Не касаясь частностей, в общем и целом можно сказать, что для большевизма, для Ленина была характерна уверенность в своей теоретической непогрешимости, которая была присуща всем прозелитам, стремящимся к активному преобразованию мира. Еще в XVIII веке как Робеспьер, так и Екатерина II были абсолютно уверены в том, что вся истина целиком уже открыта и дело заключается лишь в том, чтобы приложить плоды эпохи Просвещения к действительности. С подобными представлениями императрица на заре своего царствования усердно писала свои «наказы», с подобной уверенностью Робеспьер впервые взошел на трибуну Конвента. Революционным марксистам XX столетия суждено было в очередной раз и вновь в далеко не безобидной форме продемонстрировать человеческую претензию на владение законами общественного развития. Несомненно, что Ленин все же спутал счастье человечества — коммунизм с военной каторгой, точно так же как и Робеспьер отождествил свободу и равенство с гильотиной.
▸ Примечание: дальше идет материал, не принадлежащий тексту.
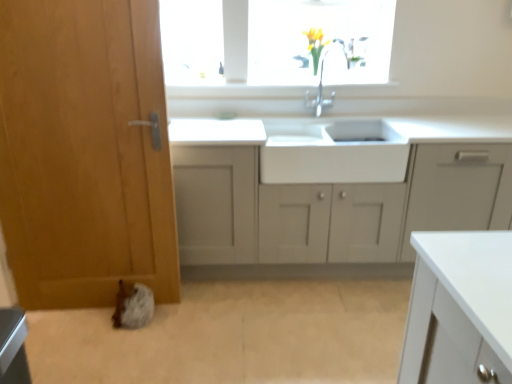
At what (x,y) coordinates should I click in order to perform the action: click on wooden door at left. Please return your answer as a coordinate pair (x, y). Looking at the image, I should click on pos(84,152).

The image size is (512, 384). Identify the location of white glossy sink at center. (332, 151).

Who is shorter, white glossy sink at center or white matte cabinet at center?

white glossy sink at center is shorter.

From a real-world perspective, relative to white matte cabinet at center, is white glossy sink at center vertically above or below?

white glossy sink at center is above white matte cabinet at center.

In the scene shown: In the image, is white glossy sink at center on the left side or the right side of white matte cabinet at center?

white glossy sink at center is to the left of white matte cabinet at center.

Does wooden door at left have a lesser height compared to white matte cabinet at center?

No.

How different are the orientations of wooden door at left and white matte cabinet at center in degrees?

They differ by 0.721 degrees in their facing directions.

The width and height of the screenshot is (512, 384). I want to click on door above the white matte cabinet at center (from a real-world perspective), so [84, 152].

From a real-world perspective, relative to white matte cabinet at center, is wooden door at left vertically above or below?

In terms of real-world spatial position, wooden door at left is above white matte cabinet at center.

Between point (213, 187) and point (116, 85), which one is positioned behind?

The point (213, 187) is farther.

From the image's perspective, which one is positioned higher, white matte cabinet at center or wooden door at left?

wooden door at left appears higher in the image.

Considering the sizes of objects white matte cabinet at center and wooden door at left in the image provided, who is taller, white matte cabinet at center or wooden door at left?

wooden door at left.

How different are the orientations of white matte cabinet at center and wooden door at left in degrees?

white matte cabinet at center and wooden door at left are facing 0.721 degrees away from each other.

Does white glossy sink at center turn towards wooden door at left?

No, white glossy sink at center is not oriented towards wooden door at left.

Considering the relative positions of white glossy sink at center and wooden door at left in the image provided, is white glossy sink at center to the left of wooden door at left from the viewer's perspective?

In fact, white glossy sink at center is to the right of wooden door at left.

Which is closer to the camera, (292, 163) or (56, 16)?

The point (56, 16) is closer to the camera.

Considering the relative sizes of white glossy sink at center and wooden door at left in the image provided, is white glossy sink at center thinner than wooden door at left?

No.

Is white glossy sink at center a part of wooden door at left?

No, white glossy sink at center is not inside wooden door at left.

From the image's perspective, which one is positioned higher, wooden door at left or white glossy sink at center?

white glossy sink at center, from the image's perspective.

Is wooden door at left oriented towards white glossy sink at center?

No, wooden door at left does not turn towards white glossy sink at center.

Which of these two, white matte cabinet at center or white glossy sink at center, is bigger?

white matte cabinet at center.

Is white matte cabinet at center surrounding white glossy sink at center?

Yes, white glossy sink at center is a part of white matte cabinet at center.

Which object is positioned more to the left, white matte cabinet at center or white glossy sink at center?

Positioned to the left is white glossy sink at center.

You are a GUI agent. You are given a task and a screenshot of the screen. Output one action in this format:
    pyautogui.click(x=<x>, y=<y>)
    Task: Click on the sink behind the white matte cabinet at center
    The width and height of the screenshot is (512, 384).
    Given the screenshot: What is the action you would take?
    pyautogui.click(x=332, y=151)

This screenshot has width=512, height=384. Identify the location of door that appears above the white matte cabinet at center (from the image's perspective). (84, 152).

Which object lies nearer to the anchor point white glossy sink at center, white matte cabinet at center or wooden door at left?

white matte cabinet at center is closer to white glossy sink at center.

Estimate the real-world distances between objects in this image. Which object is closer to wooden door at left, white glossy sink at center or white matte cabinet at center?

white matte cabinet at center.

Estimate the real-world distances between objects in this image. Which object is closer to wooden door at left, white matte cabinet at center or white glossy sink at center?

white matte cabinet at center.

From the picture: When comparing their distances from white matte cabinet at center, does white glossy sink at center or wooden door at left seem closer?

white glossy sink at center is positioned closer to the anchor white matte cabinet at center.

From the image, which object appears to be nearer to white matte cabinet at center, wooden door at left or white glossy sink at center?

white glossy sink at center is closer to white matte cabinet at center.

Looking at the image, which one is located closer to white glossy sink at center, wooden door at left or white matte cabinet at center?

Among the two, white matte cabinet at center is located nearer to white glossy sink at center.

You are a GUI agent. You are given a task and a screenshot of the screen. Output one action in this format:
    pyautogui.click(x=<x>, y=<y>)
    Task: Click on the sink between wooden door at left and white matte cabinet at center from left to right
    
    Given the screenshot: What is the action you would take?
    pyautogui.click(x=332, y=151)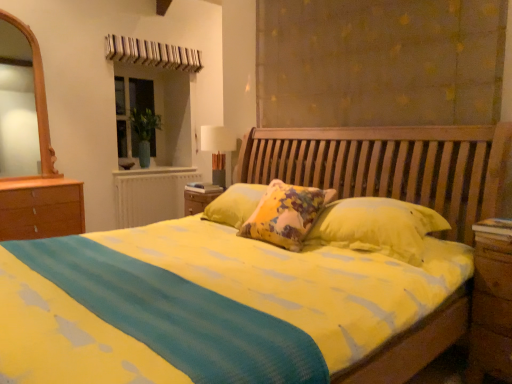
Question: From a real-world perspective, is green glass vase at upper left located beneath matte brown curtain at upper center?

Choices:
 (A) no
 (B) yes

Answer: (B)

Question: Is green glass vase at upper left next to matte brown curtain at upper center and touching it?

Choices:
 (A) no
 (B) yes

Answer: (A)

Question: Considering the relative sizes of green glass vase at upper left and matte brown curtain at upper center in the image provided, is green glass vase at upper left taller than matte brown curtain at upper center?

Choices:
 (A) yes
 (B) no

Answer: (A)

Question: From a real-world perspective, is green glass vase at upper left on top of matte brown curtain at upper center?

Choices:
 (A) no
 (B) yes

Answer: (A)

Question: Does green glass vase at upper left have a larger size compared to matte brown curtain at upper center?

Choices:
 (A) no
 (B) yes

Answer: (A)

Question: Is matte brown curtain at upper center wider or thinner than white fabric lampshade at upper center?

Choices:
 (A) wide
 (B) thin

Answer: (B)

Question: From their relative heights in the image, would you say matte brown curtain at upper center is taller or shorter than white fabric lampshade at upper center?

Choices:
 (A) short
 (B) tall

Answer: (B)

Question: Would you say matte brown curtain at upper center is inside or outside white fabric lampshade at upper center?

Choices:
 (A) outside
 (B) inside

Answer: (A)

Question: Considering the positions of matte brown curtain at upper center and white fabric lampshade at upper center in the image, is matte brown curtain at upper center bigger or smaller than white fabric lampshade at upper center?

Choices:
 (A) small
 (B) big

Answer: (B)

Question: Is white fabric lampshade at upper center taller or shorter than green glass vase at upper left?

Choices:
 (A) tall
 (B) short

Answer: (B)

Question: From the image's perspective, relative to green glass vase at upper left, is white fabric lampshade at upper center above or below?

Choices:
 (A) below
 (B) above

Answer: (A)

Question: In terms of width, does white fabric lampshade at upper center look wider or thinner when compared to green glass vase at upper left?

Choices:
 (A) thin
 (B) wide

Answer: (B)

Question: Considering the relative positions of white fabric lampshade at upper center and green glass vase at upper left in the image provided, is white fabric lampshade at upper center to the left or to the right of green glass vase at upper left?

Choices:
 (A) right
 (B) left

Answer: (A)

Question: From a real-world perspective, relative to brown wooden nightstand at right, is white fabric lampshade at upper center vertically above or below?

Choices:
 (A) below
 (B) above

Answer: (B)

Question: Is white fabric lampshade at upper center in front of or behind brown wooden nightstand at right in the image?

Choices:
 (A) behind
 (B) front

Answer: (A)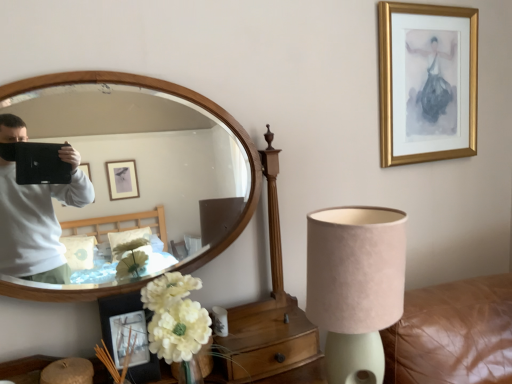
Measure the distance between point (288, 330) and camera.

Point (288, 330) and camera are 1.19 meters apart from each other.

The width and height of the screenshot is (512, 384). What do you see at coordinates (426, 82) in the screenshot? I see `gold framed picture at upper right, placed as the first picture frame when sorted from top to bottom` at bounding box center [426, 82].

Identify the location of matte black picture frame at lower left, positioned as the 1th picture frame in left-to-right order. (127, 334).

Locate an element on the screen. This screenshot has height=384, width=512. picture frame that is on the right side of white fabric flower at lower left is located at coordinates (426, 82).

In the image, is gold framed picture at upper right, which is counted as the first picture frame, starting from the right, positioned in front of or behind white fabric flower at lower left?

gold framed picture at upper right, which is counted as the first picture frame, starting from the right, is positioned farther from the viewer than white fabric flower at lower left.

Could you tell me if gold framed picture at upper right, which is the 1th picture frame from back to front, is facing white fabric flower at lower left?

No.

In terms of height, does gold framed picture at upper right, placed as the first picture frame when sorted from top to bottom, look taller or shorter compared to white fabric flower at lower left?

In the image, gold framed picture at upper right, placed as the first picture frame when sorted from top to bottom, appears to be taller than white fabric flower at lower left.

From the picture: Can you confirm if wooden drawer at lower center is smaller than gold framed picture at upper right, the second picture frame in the left-to-right sequence?

Yes.

Looking at their sizes, would you say wooden drawer at lower center is wider or thinner than gold framed picture at upper right, the 2th picture frame when ordered from bottom to top?

In the image, wooden drawer at lower center appears to be wider than gold framed picture at upper right, the 2th picture frame when ordered from bottom to top.

Does wooden drawer at lower center turn towards gold framed picture at upper right, which is counted as the 2th picture frame, starting from the front?

No, wooden drawer at lower center is not oriented towards gold framed picture at upper right, which is counted as the 2th picture frame, starting from the front.

Is point (294, 307) closer to camera compared to point (430, 142)?

Yes, point (294, 307) is in front of point (430, 142).

Does wooden mirror at left come behind suede lampshade at lower right?

Yes, the depth of wooden mirror at left is greater than that of suede lampshade at lower right.

Between wooden mirror at left and suede lampshade at lower right, which one has larger width?

suede lampshade at lower right is wider.

From a real-world perspective, relative to suede lampshade at lower right, is wooden mirror at left vertically above or below?

In terms of real-world spatial position, wooden mirror at left is above suede lampshade at lower right.

Could you tell me if wooden mirror at left is turned towards suede lampshade at lower right?

Yes, wooden mirror at left faces towards suede lampshade at lower right.

Between suede lampshade at lower right and white fabric flower at lower left, which one has more height?

suede lampshade at lower right is taller.

Is suede lampshade at lower right looking in the opposite direction of white fabric flower at lower left?

No, suede lampshade at lower right is not facing away from white fabric flower at lower left.

Does suede lampshade at lower right have a smaller size compared to white fabric flower at lower left?

Incorrect, suede lampshade at lower right is not smaller in size than white fabric flower at lower left.

Is the surface of suede lampshade at lower right in direct contact with white fabric flower at lower left?

No, suede lampshade at lower right is not next to white fabric flower at lower left.

Could you tell me if gold framed picture at upper right, which is the 1th picture frame from back to front, is turned towards suede lampshade at lower right?

No, gold framed picture at upper right, which is the 1th picture frame from back to front, is not aimed at suede lampshade at lower right.

Where is `lamp below the gold framed picture at upper right, which is the 1th picture frame from back to front (from a real-world perspective)`? Image resolution: width=512 pixels, height=384 pixels. lamp below the gold framed picture at upper right, which is the 1th picture frame from back to front (from a real-world perspective) is located at coordinates (355, 286).

Could suede lampshade at lower right be considered to be inside gold framed picture at upper right, the second picture frame in the left-to-right sequence?

No, suede lampshade at lower right is located outside of gold framed picture at upper right, the second picture frame in the left-to-right sequence.

Is gold framed picture at upper right, the 2th picture frame when ordered from bottom to top, with suede lampshade at lower right?

There is a gap between gold framed picture at upper right, the 2th picture frame when ordered from bottom to top, and suede lampshade at lower right.

What are the coordinates of `picture frame on the right of wooden mirror at left` in the screenshot? It's located at (426, 82).

From the picture: Is gold framed picture at upper right, which is the 1th picture frame from back to front, oriented away from wooden mirror at left?

No.

Considering the positions of objects gold framed picture at upper right, which is counted as the first picture frame, starting from the right, and wooden mirror at left in the image provided, who is more to the right, gold framed picture at upper right, which is counted as the first picture frame, starting from the right, or wooden mirror at left?

gold framed picture at upper right, which is counted as the first picture frame, starting from the right, is more to the right.

Considering the sizes of matte black picture frame at lower left, positioned as the 1th picture frame in left-to-right order, and wooden drawer at lower center in the image, is matte black picture frame at lower left, positioned as the 1th picture frame in left-to-right order, taller or shorter than wooden drawer at lower center?

matte black picture frame at lower left, positioned as the 1th picture frame in left-to-right order, is taller than wooden drawer at lower center.

Is matte black picture frame at lower left, positioned as the 1th picture frame in left-to-right order, facing away from wooden drawer at lower center?

matte black picture frame at lower left, positioned as the 1th picture frame in left-to-right order, is not turned away from wooden drawer at lower center.

Considering the sizes of objects matte black picture frame at lower left, positioned as the 1th picture frame in left-to-right order, and wooden drawer at lower center in the image provided, who is smaller, matte black picture frame at lower left, positioned as the 1th picture frame in left-to-right order, or wooden drawer at lower center?

Smaller between the two is matte black picture frame at lower left, positioned as the 1th picture frame in left-to-right order.

Is matte black picture frame at lower left, positioned as the 1th picture frame in front-to-back order, beside wooden drawer at lower center?

No, matte black picture frame at lower left, positioned as the 1th picture frame in front-to-back order, is not next to wooden drawer at lower center.

Starting from the white fabric flower at lower left, which picture frame is the 2nd one behind? Please provide its 2D coordinates.

[(426, 82)]

The width and height of the screenshot is (512, 384). Find the location of `dresser to the left of gold framed picture at upper right, the 2th picture frame when ordered from bottom to top`. dresser to the left of gold framed picture at upper right, the 2th picture frame when ordered from bottom to top is located at coordinates (264, 340).

When comparing their distances from suede lampshade at lower right, does wooden mirror at left or matte black picture frame at lower left, arranged as the 2th picture frame when viewed from the right, seem closer?

Based on the image, matte black picture frame at lower left, arranged as the 2th picture frame when viewed from the right, appears to be nearer to suede lampshade at lower right.

Looking at this image, estimate the real-world distances between objects in this image. Which object is further from matte black picture frame at lower left, positioned as the 1th picture frame in left-to-right order, wooden mirror at left or white fabric flower at lower left?

white fabric flower at lower left.

From the image, which object appears to be farther from suede lampshade at lower right, gold framed picture at upper right, the 2th picture frame when ordered from bottom to top, or matte black picture frame at lower left, arranged as the 2th picture frame when viewed from the right?

Among the two, gold framed picture at upper right, the 2th picture frame when ordered from bottom to top, is located further to suede lampshade at lower right.

Looking at the image, which one is located further to white fabric flower at lower left, suede lampshade at lower right or wooden drawer at lower center?

Among the two, suede lampshade at lower right is located further to white fabric flower at lower left.

Estimate the real-world distances between objects in this image. Which object is closer to wooden drawer at lower center, wooden mirror at left or suede lampshade at lower right?

suede lampshade at lower right is closer to wooden drawer at lower center.

Considering their positions, is wooden mirror at left positioned further to wooden drawer at lower center than gold framed picture at upper right, the 2th picture frame when ordered from bottom to top?

gold framed picture at upper right, the 2th picture frame when ordered from bottom to top, is further to wooden drawer at lower center.

Considering their positions, is wooden drawer at lower center positioned further to suede lampshade at lower right than matte black picture frame at lower left, arranged as the 2th picture frame when viewed from the right?

matte black picture frame at lower left, arranged as the 2th picture frame when viewed from the right, is further to suede lampshade at lower right.

From the image, which object appears to be farther from gold framed picture at upper right, the 2th picture frame when ordered from bottom to top, suede lampshade at lower right or matte black picture frame at lower left, marked as the 1th picture frame in a bottom-to-top arrangement?

matte black picture frame at lower left, marked as the 1th picture frame in a bottom-to-top arrangement, lies further to gold framed picture at upper right, the 2th picture frame when ordered from bottom to top, than the other object.

This screenshot has height=384, width=512. I want to click on lamp between gold framed picture at upper right, which is counted as the 2th picture frame, starting from the front, and wooden drawer at lower center vertically, so click(x=355, y=286).

Image resolution: width=512 pixels, height=384 pixels. Identify the location of flower between matte black picture frame at lower left, positioned as the 1th picture frame in front-to-back order, and gold framed picture at upper right, which is counted as the first picture frame, starting from the right, in the horizontal direction. (175, 317).

Find the location of a particular element. flower between wooden mirror at left and gold framed picture at upper right, which is counted as the 2th picture frame, starting from the front, in the horizontal direction is located at coordinates (175, 317).

This screenshot has width=512, height=384. In order to click on flower located between matte black picture frame at lower left, marked as the 1th picture frame in a bottom-to-top arrangement, and suede lampshade at lower right in the left-right direction in this screenshot , I will do `click(175, 317)`.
Когда весной 1918 года группа немецкой буржуазии пробовала завязать торговые отношения с Советской Россией, они попросили представителей Совнаркома поподробнее рассказать о принципах советской экономической политики и после получения соответствующей информации сказали:
«Знаете, то, что у вас проектируется, проводится и у нас. Это вы называете „коммунизмом“, а у нас это называется государственным контролем»[104].
Той же весной Ленин призывал:
«Учиться государственному капитализму у немцев, всеми силами перенимать его, не жалеть диктаторских приемов для того, чтобы ускорить это перенимание западничества варварской Русью, не останавливаясь перед варварскими средствами борьбы против варварства»[105].
Так оно впоследствии и случилось. В России добиться хлебной монополии в рамках контроля за предпринимателями, как в Германии, не удалось. Система монополии, напоминающая германскую, была достигнута только в условиях полного огосударствления промышленности и введения продовольственной диктатуры, сопровождавшихся ожесточенной классовой борьбой с соответствующей идеологической подоплекой. Грезивший мировой революцией Троцкий некогда писал:
«Наша революция убила нашу „самобытность“. Она показала, что история не создала для нас исключительных законов»[106].
Напротив, думается, что революция как раз рельефно выделила эту самобытность. Она подтвердила специфику российской истории развиваться путем крайнего обострения противоречий. В ней отразилось одно из самых существенных обстоятельств, характерных для всего исторического опыта России, — большая инерция отживших форм общественного развития, затягивание разрешения назревших противоречий и, в силу этого, снятие их самыми радикальными силами и способами, при которых отрицание предыдущего исторического этапа достигает апогея.
Со времен ленинских теорий времен НЭПа у нас принято обычно противопоставлять военный коммунизм и госкапитализм как нечто противоположное, но в действительности военный коммунизм был оригинальной российской моделью немецкого военного социализма, или госкапитализма. В определенном смысле военный коммунизм являлся «западничеством», как система экономических отношений он был аналогичен немецкому госкапитализму лишь с той существенной разницей, что большевикам удалось провести ее железом и кровью, «варварскими средствами», при этом плотно окутав пеленой коммунистической идеологии.
Парадигма России и Германии ярко подтверждается событиями 1921 года. Отказ от военного коммунизма в России и от военного социализма в Германии произошел почти синхронно. X съезд РКП (б) принял решение о замене продразверстки продналогом 15 марта, а через месяц 14 апреля германский министр земледелия внес в рейхстаг законопроект о регулировании сделок с зерном, который вскоре был принят. В нем предусматривался переход от политики государственной монополии на торговлю хлебом — к продовольственному налогу.